- What the task requires -
In the listing below, find each line containing "pitch" and report it.

- Material shown -

+++

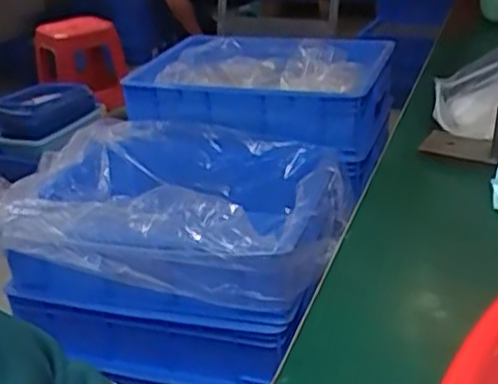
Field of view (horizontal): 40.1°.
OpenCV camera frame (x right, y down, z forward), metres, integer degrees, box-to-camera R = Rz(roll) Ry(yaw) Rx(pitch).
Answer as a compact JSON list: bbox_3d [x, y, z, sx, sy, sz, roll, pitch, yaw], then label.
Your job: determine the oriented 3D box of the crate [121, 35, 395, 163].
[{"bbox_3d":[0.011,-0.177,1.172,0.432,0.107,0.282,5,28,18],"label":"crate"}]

+++

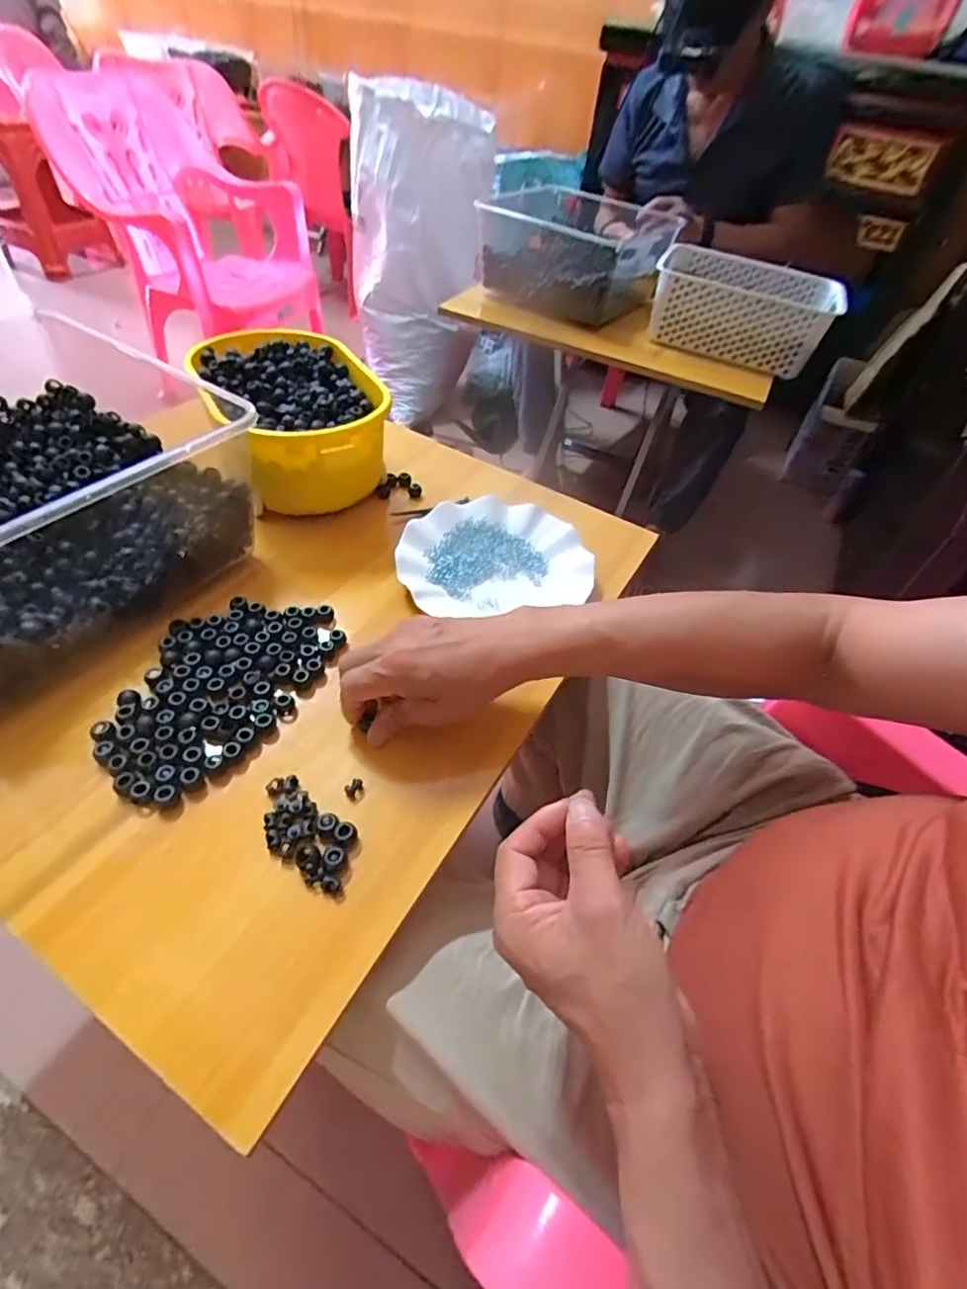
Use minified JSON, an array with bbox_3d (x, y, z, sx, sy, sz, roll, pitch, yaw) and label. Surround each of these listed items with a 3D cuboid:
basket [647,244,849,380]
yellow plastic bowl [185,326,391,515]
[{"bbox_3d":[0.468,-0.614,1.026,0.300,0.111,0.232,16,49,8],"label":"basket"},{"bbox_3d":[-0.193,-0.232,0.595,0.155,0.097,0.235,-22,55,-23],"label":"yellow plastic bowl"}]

+++

- Solution -
OpenCV camera frame (x right, y down, z forward), metres, integer degrees, box-to-camera R = Rz(roll) Ry(yaw) Rx(pitch).
Answer as a compact JSON list: bbox_3d [x, y, z, sx, sy, sz, roll, pitch, yaw], then label.
Use minified JSON, an array with bbox_3d (x, y, z, sx, sy, sz, roll, pitch, yaw) and label. Surround each of these listed items with a 3D cuboid:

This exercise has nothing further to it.